**TO DO:** In the entries below, begin at the line that has "3: (395, 303, 6.57)", stop after the line that has "[00:01.401]", and output those lines exactly with no pictures.

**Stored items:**
———
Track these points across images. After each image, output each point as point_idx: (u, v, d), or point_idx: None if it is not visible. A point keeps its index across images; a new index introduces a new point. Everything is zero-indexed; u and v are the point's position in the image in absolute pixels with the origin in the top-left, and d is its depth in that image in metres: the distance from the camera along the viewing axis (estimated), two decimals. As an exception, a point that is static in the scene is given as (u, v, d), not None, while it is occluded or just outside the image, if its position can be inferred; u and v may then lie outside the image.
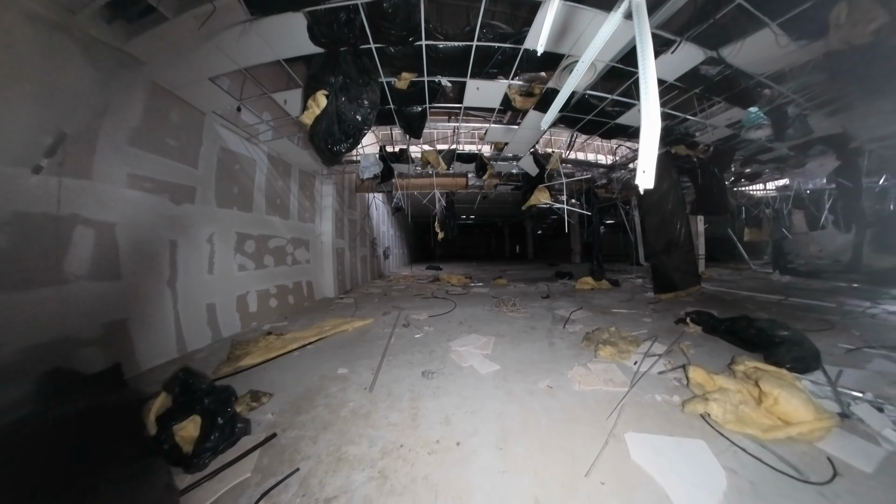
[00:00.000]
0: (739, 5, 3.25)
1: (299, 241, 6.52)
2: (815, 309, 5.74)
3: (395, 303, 6.57)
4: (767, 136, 6.20)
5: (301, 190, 6.74)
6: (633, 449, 1.87)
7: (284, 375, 3.09)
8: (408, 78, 4.14)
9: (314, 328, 4.46)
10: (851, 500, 1.59)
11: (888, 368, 3.24)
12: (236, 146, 4.88)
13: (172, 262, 3.67)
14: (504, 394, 2.67)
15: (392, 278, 10.97)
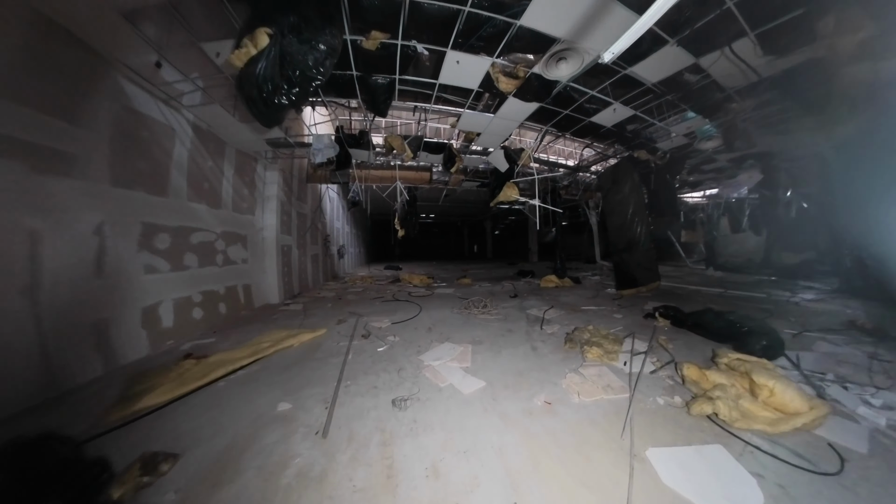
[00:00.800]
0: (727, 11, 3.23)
1: (234, 236, 5.46)
2: (751, 299, 6.42)
3: (352, 308, 5.79)
4: (717, 147, 6.68)
5: (238, 174, 5.66)
6: (660, 470, 1.69)
7: (201, 420, 2.25)
8: (378, 38, 3.48)
9: (250, 346, 3.57)
10: (868, 487, 1.65)
11: (830, 349, 3.64)
12: (148, 108, 3.79)
13: (34, 262, 2.61)
14: (498, 419, 2.19)
15: (348, 280, 9.98)
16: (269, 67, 2.38)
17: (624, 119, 5.97)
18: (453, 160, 6.92)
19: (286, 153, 6.70)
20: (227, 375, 2.89)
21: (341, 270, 11.91)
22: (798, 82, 4.52)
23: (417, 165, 8.46)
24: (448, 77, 4.40)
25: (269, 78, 2.39)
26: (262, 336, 3.90)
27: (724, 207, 12.55)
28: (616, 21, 3.33)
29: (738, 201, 11.74)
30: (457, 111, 5.57)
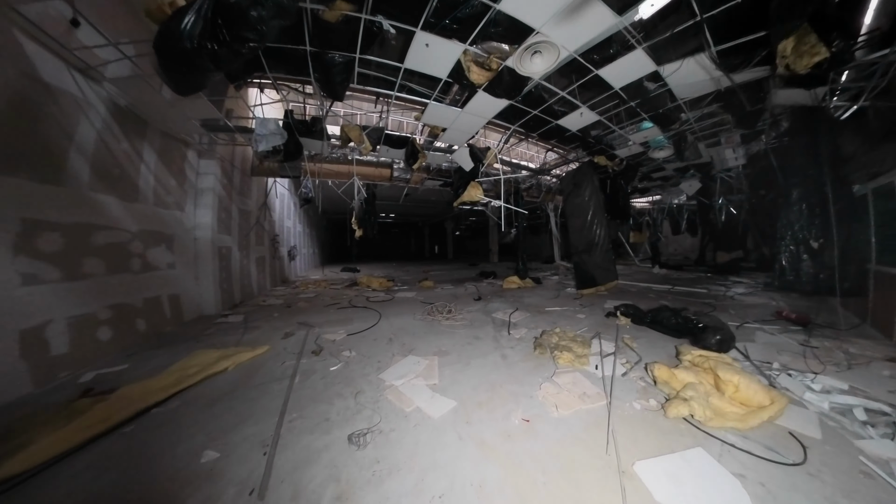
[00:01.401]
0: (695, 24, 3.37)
1: (156, 235, 4.61)
2: (695, 295, 7.02)
3: (303, 317, 5.19)
4: (668, 156, 7.15)
5: (163, 162, 4.80)
6: (651, 485, 1.65)
7: (99, 482, 1.68)
8: (343, 8, 3.04)
9: (172, 373, 2.93)
10: (830, 472, 1.80)
11: (768, 339, 4.01)
12: (58, 77, 3.07)
13: None
14: (475, 447, 1.94)
15: (299, 284, 9.12)
16: (198, 22, 1.87)
17: (589, 124, 6.09)
18: (416, 156, 6.55)
19: (225, 139, 5.86)
20: (137, 416, 2.29)
21: (292, 274, 10.96)
22: (736, 100, 4.89)
23: (377, 161, 7.97)
24: (415, 62, 4.04)
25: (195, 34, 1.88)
26: (189, 359, 3.23)
27: (667, 212, 13.93)
28: (593, 18, 3.28)
29: (679, 207, 13.16)
30: (422, 102, 5.19)
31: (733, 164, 7.14)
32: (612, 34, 3.62)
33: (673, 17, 3.54)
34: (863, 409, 2.38)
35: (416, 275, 11.89)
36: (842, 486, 1.69)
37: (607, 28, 3.45)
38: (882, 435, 2.12)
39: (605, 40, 3.80)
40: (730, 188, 9.29)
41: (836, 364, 3.22)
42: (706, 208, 10.70)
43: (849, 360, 3.31)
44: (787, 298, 6.07)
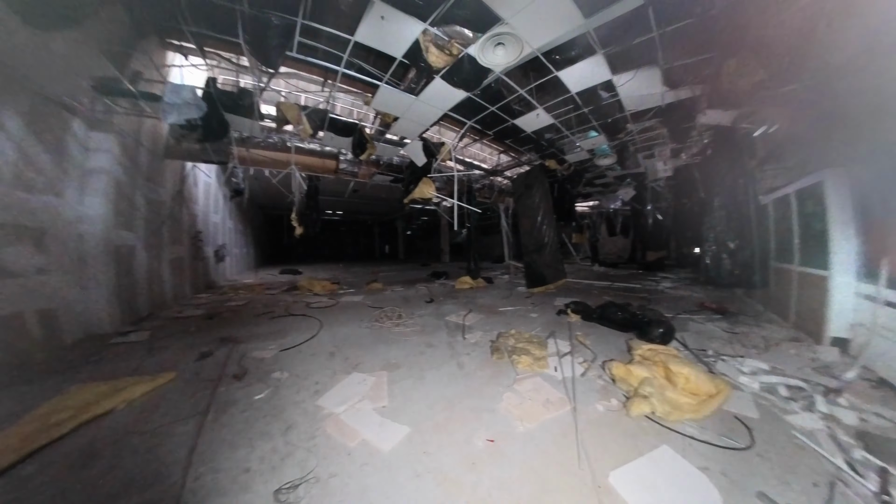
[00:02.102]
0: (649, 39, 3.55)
1: (16, 230, 3.56)
2: (632, 290, 7.65)
3: (227, 330, 4.41)
4: (611, 164, 7.63)
5: (32, 131, 3.70)
6: (628, 497, 1.62)
7: None
8: None
9: (30, 421, 2.14)
10: (774, 450, 1.97)
11: (698, 328, 4.44)
12: None
13: None
14: (435, 484, 1.66)
15: (227, 289, 7.93)
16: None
17: (543, 127, 6.17)
18: (365, 147, 6.02)
19: (127, 108, 4.71)
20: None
21: (220, 277, 9.58)
22: (673, 116, 5.34)
23: (321, 150, 7.22)
24: (368, 36, 3.60)
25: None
26: (61, 398, 2.43)
27: (604, 216, 15.29)
28: (560, 15, 3.21)
29: (615, 211, 14.48)
30: (373, 84, 4.68)
31: (662, 175, 7.87)
32: (576, 36, 3.62)
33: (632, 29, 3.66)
34: (784, 387, 2.68)
35: (364, 276, 11.24)
36: (786, 463, 1.87)
37: (573, 28, 3.44)
38: (803, 408, 2.43)
39: (569, 42, 3.81)
40: (657, 196, 10.31)
41: (755, 347, 3.65)
42: (638, 213, 11.93)
43: (765, 342, 3.76)
44: (704, 291, 6.84)
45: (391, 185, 9.08)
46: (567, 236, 16.08)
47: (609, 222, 15.49)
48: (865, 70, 2.85)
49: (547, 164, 8.06)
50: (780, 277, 4.87)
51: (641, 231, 12.66)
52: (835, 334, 3.47)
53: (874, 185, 3.01)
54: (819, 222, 3.75)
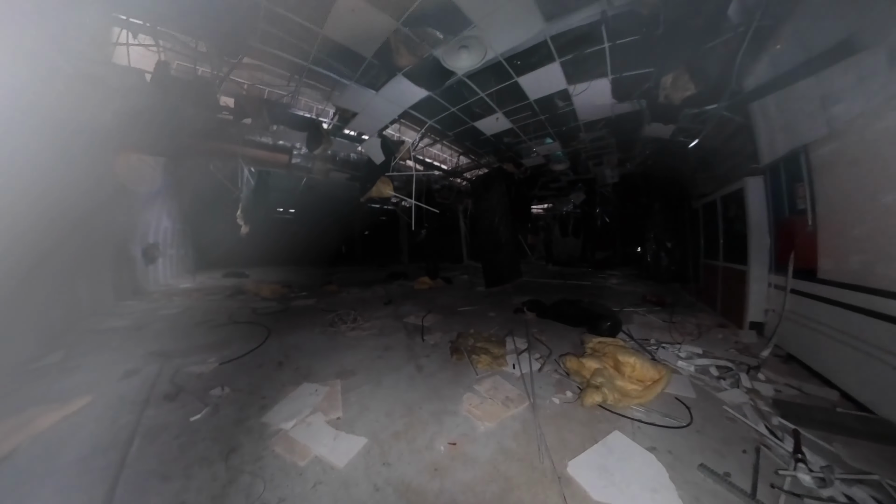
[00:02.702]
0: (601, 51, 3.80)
1: None
2: (583, 286, 8.09)
3: (158, 343, 3.85)
4: (564, 169, 8.10)
5: None
6: (585, 484, 1.69)
7: None
8: None
9: None
10: (709, 426, 2.19)
11: (641, 319, 4.82)
12: None
13: None
14: (397, 497, 1.58)
15: (159, 296, 7.00)
16: None
17: (502, 131, 6.28)
18: (320, 141, 5.67)
19: None
20: None
21: (151, 282, 8.41)
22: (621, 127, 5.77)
23: (273, 144, 6.67)
24: (336, 27, 3.36)
25: None
26: None
27: (557, 217, 16.13)
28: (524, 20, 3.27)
29: (566, 213, 15.37)
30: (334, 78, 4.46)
31: (610, 181, 8.49)
32: (536, 43, 3.73)
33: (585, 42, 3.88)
34: (715, 367, 3.02)
35: (318, 278, 10.65)
36: (719, 435, 2.08)
37: (534, 34, 3.53)
38: (730, 385, 2.72)
39: (529, 49, 3.92)
40: (605, 200, 11.14)
41: (690, 334, 4.05)
42: (588, 216, 12.94)
43: (698, 329, 4.19)
44: (646, 285, 7.43)
45: (348, 183, 8.69)
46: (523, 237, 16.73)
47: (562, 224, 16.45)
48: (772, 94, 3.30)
49: (505, 168, 8.28)
50: (708, 272, 5.45)
51: (591, 232, 13.63)
52: (753, 319, 3.95)
53: (782, 192, 3.46)
54: (739, 224, 4.23)
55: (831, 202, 2.83)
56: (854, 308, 2.50)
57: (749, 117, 4.01)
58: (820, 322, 2.88)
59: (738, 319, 4.17)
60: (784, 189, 3.43)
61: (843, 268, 2.69)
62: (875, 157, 2.34)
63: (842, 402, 2.47)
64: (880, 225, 2.32)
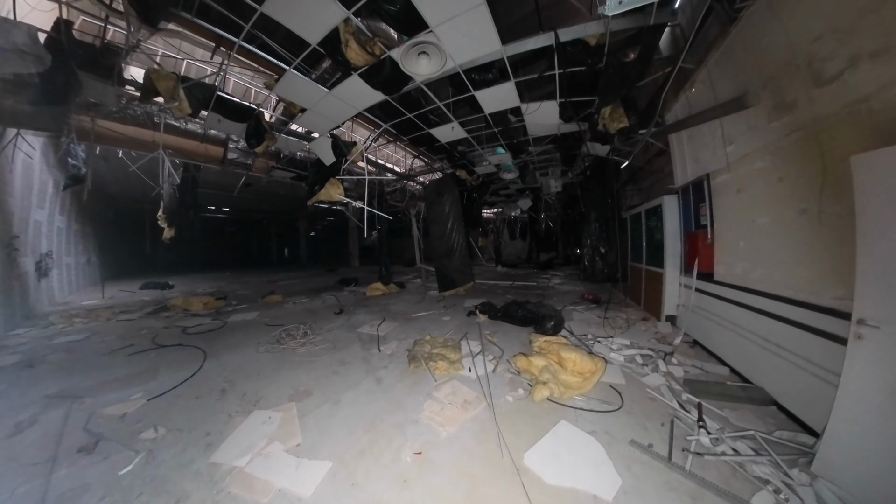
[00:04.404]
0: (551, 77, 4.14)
1: None
2: (529, 287, 8.73)
3: (60, 381, 3.20)
4: (513, 178, 8.61)
5: None
6: (539, 471, 1.88)
7: None
8: None
9: None
10: (637, 406, 2.57)
11: (580, 316, 5.34)
12: None
13: None
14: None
15: (57, 318, 5.72)
16: None
17: (457, 139, 6.42)
18: (261, 136, 5.20)
19: None
20: None
21: (44, 300, 6.91)
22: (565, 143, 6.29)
23: (204, 134, 5.89)
24: (277, 10, 3.08)
25: None
26: None
27: (506, 221, 17.12)
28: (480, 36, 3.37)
29: (515, 218, 16.44)
30: (280, 67, 4.04)
31: (554, 190, 9.24)
32: (494, 59, 3.87)
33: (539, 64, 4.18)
34: (639, 356, 3.51)
35: (259, 287, 9.86)
36: (644, 413, 2.44)
37: (490, 52, 3.66)
38: (651, 370, 3.18)
39: (488, 64, 4.07)
40: (549, 207, 12.12)
41: (620, 328, 4.60)
42: (534, 220, 13.93)
43: (626, 323, 4.77)
44: (585, 285, 8.20)
45: (293, 183, 8.17)
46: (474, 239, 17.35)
47: (510, 227, 17.52)
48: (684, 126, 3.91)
49: (458, 174, 8.48)
50: (634, 274, 6.21)
51: (536, 235, 14.68)
52: (668, 312, 4.63)
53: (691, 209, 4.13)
54: (658, 233, 4.91)
55: (724, 220, 3.47)
56: (737, 303, 3.12)
57: (668, 144, 4.68)
58: (715, 314, 3.51)
59: (657, 313, 4.84)
60: (692, 207, 4.08)
61: (731, 272, 3.32)
62: (753, 189, 2.95)
63: (731, 377, 3.04)
64: (756, 240, 2.93)
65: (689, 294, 4.03)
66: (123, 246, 14.29)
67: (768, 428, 2.24)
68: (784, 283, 2.54)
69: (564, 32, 3.42)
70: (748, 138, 2.96)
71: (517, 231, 17.06)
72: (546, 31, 3.44)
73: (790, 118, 2.43)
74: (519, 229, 16.94)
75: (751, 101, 2.86)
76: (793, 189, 2.45)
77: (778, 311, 2.56)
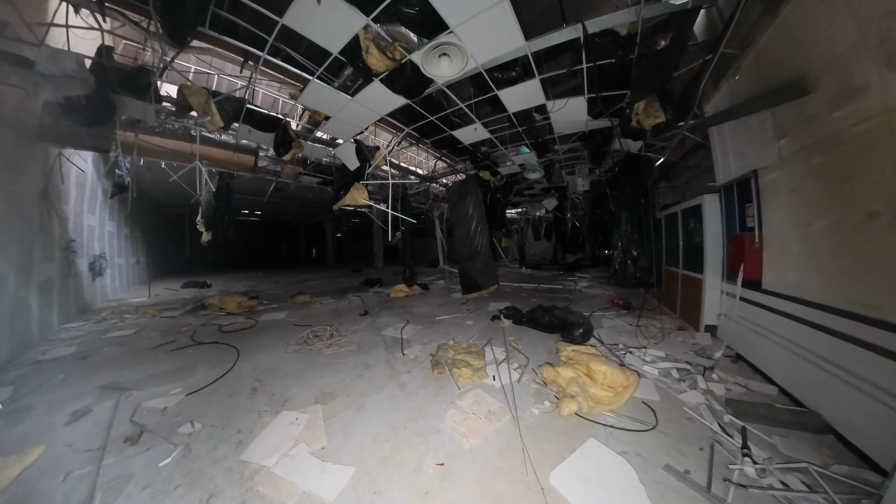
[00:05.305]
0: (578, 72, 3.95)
1: None
2: (555, 290, 8.43)
3: (110, 373, 3.46)
4: (538, 178, 8.40)
5: None
6: (566, 492, 1.78)
7: None
8: None
9: None
10: (671, 426, 2.36)
11: (610, 323, 5.04)
12: None
13: None
14: None
15: (110, 314, 6.28)
16: None
17: (480, 140, 6.34)
18: (289, 145, 5.41)
19: None
20: None
21: (99, 298, 7.60)
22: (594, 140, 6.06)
23: (237, 144, 6.26)
24: (299, 22, 3.16)
25: None
26: None
27: (530, 221, 16.71)
28: (503, 33, 3.27)
29: (539, 218, 15.98)
30: (303, 77, 4.18)
31: (580, 189, 8.92)
32: (518, 56, 3.75)
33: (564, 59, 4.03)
34: (675, 370, 3.26)
35: (288, 287, 10.24)
36: (681, 435, 2.25)
37: (514, 49, 3.55)
38: (689, 386, 2.93)
39: (511, 62, 3.95)
40: (576, 206, 11.67)
41: (653, 338, 4.31)
42: (559, 220, 13.42)
43: (661, 333, 4.47)
44: (615, 289, 7.86)
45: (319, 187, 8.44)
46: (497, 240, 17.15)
47: (534, 228, 17.02)
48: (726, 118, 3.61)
49: (481, 175, 8.38)
50: (669, 278, 5.85)
51: (562, 236, 14.17)
52: (707, 322, 4.30)
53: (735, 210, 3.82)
54: (697, 235, 4.60)
55: (775, 223, 3.16)
56: (790, 315, 2.82)
57: (706, 138, 4.36)
58: (763, 326, 3.20)
59: (695, 322, 4.52)
60: (736, 207, 3.77)
61: (783, 281, 3.02)
62: (811, 188, 2.65)
63: (780, 398, 2.76)
64: (813, 246, 2.63)
65: (732, 303, 3.73)
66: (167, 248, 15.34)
67: (824, 460, 2.00)
68: (848, 296, 2.26)
69: (593, 23, 3.23)
70: (805, 130, 2.65)
71: (542, 231, 16.57)
72: (571, 24, 3.27)
73: (858, 106, 2.13)
74: (543, 229, 16.45)
75: (809, 88, 2.54)
76: (861, 189, 2.17)
77: (839, 328, 2.28)
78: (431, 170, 9.95)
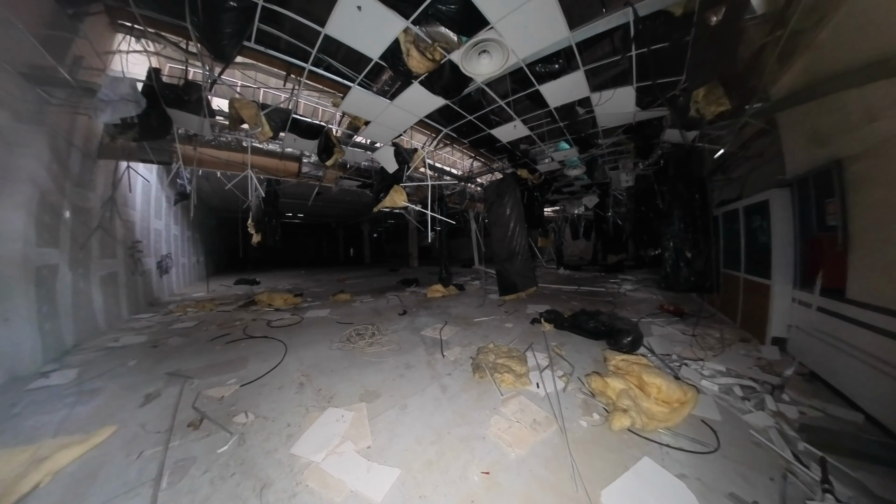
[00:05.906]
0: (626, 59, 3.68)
1: None
2: (597, 293, 7.98)
3: (175, 362, 3.82)
4: (579, 174, 8.01)
5: None
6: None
7: None
8: None
9: None
10: (734, 450, 2.16)
11: (661, 331, 4.72)
12: None
13: None
14: None
15: (174, 307, 7.04)
16: None
17: (519, 138, 6.21)
18: (331, 151, 5.65)
19: (62, 100, 3.99)
20: None
21: (165, 292, 8.59)
22: (641, 133, 5.69)
23: (282, 152, 6.72)
24: (341, 31, 3.25)
25: None
26: None
27: (568, 220, 15.94)
28: (547, 24, 3.16)
29: (578, 216, 15.21)
30: (344, 85, 4.33)
31: (624, 185, 8.42)
32: (561, 48, 3.60)
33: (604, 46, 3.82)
34: (738, 387, 2.94)
35: (329, 285, 10.72)
36: (746, 461, 2.06)
37: (558, 39, 3.41)
38: (755, 406, 2.66)
39: (553, 54, 3.81)
40: (618, 202, 10.96)
41: (712, 349, 3.93)
42: (600, 218, 12.62)
43: (721, 344, 4.07)
44: (664, 294, 7.33)
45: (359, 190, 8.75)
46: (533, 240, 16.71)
47: (572, 226, 16.25)
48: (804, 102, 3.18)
49: (519, 173, 8.19)
50: (729, 283, 5.33)
51: (603, 235, 13.38)
52: (775, 334, 3.85)
53: (811, 207, 3.37)
54: (763, 235, 4.14)
55: (864, 221, 2.74)
56: (882, 331, 2.43)
57: (771, 124, 3.90)
58: (846, 342, 2.80)
59: (760, 333, 4.07)
60: (813, 203, 3.33)
61: (874, 289, 2.61)
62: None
63: (866, 427, 2.40)
64: (920, 249, 2.25)
65: (806, 313, 3.31)
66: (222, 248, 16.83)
67: (923, 505, 1.70)
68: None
69: (644, 6, 2.99)
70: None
71: (580, 230, 15.76)
72: (614, 9, 3.05)
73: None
74: (582, 228, 15.65)
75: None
76: None
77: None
78: (468, 170, 9.91)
———
**EXERCISE SOLUTION:**
3: (395, 303, 6.57)
4: (767, 136, 6.20)
5: (301, 190, 6.74)
6: (633, 449, 1.87)
7: (284, 375, 3.09)
8: (408, 78, 4.14)
9: (314, 328, 4.46)
10: (851, 500, 1.59)
11: (888, 368, 3.24)
12: (236, 146, 4.88)
13: (172, 262, 3.67)
14: (504, 394, 2.67)
15: (392, 278, 10.97)
[00:00.800]
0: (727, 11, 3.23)
1: (234, 236, 5.46)
2: (751, 299, 6.42)
3: (352, 308, 5.79)
4: (717, 147, 6.68)
5: (238, 174, 5.66)
6: (660, 470, 1.69)
7: (201, 420, 2.25)
8: (378, 38, 3.48)
9: (250, 346, 3.57)
10: (868, 487, 1.65)
11: (830, 349, 3.64)
12: (148, 108, 3.79)
13: (34, 262, 2.61)
14: (498, 419, 2.19)
15: (348, 280, 9.98)
16: (269, 67, 2.38)
17: (624, 119, 5.97)
18: (453, 160, 6.92)
19: (286, 153, 6.70)
20: (227, 375, 2.89)
21: (341, 270, 11.91)
22: (798, 82, 4.52)
23: (417, 165, 8.46)
24: (448, 77, 4.40)
25: (269, 78, 2.39)
26: (262, 336, 3.90)
27: (724, 207, 12.55)
28: (616, 21, 3.33)
29: (738, 201, 11.74)
30: (457, 111, 5.57)
[00:01.401]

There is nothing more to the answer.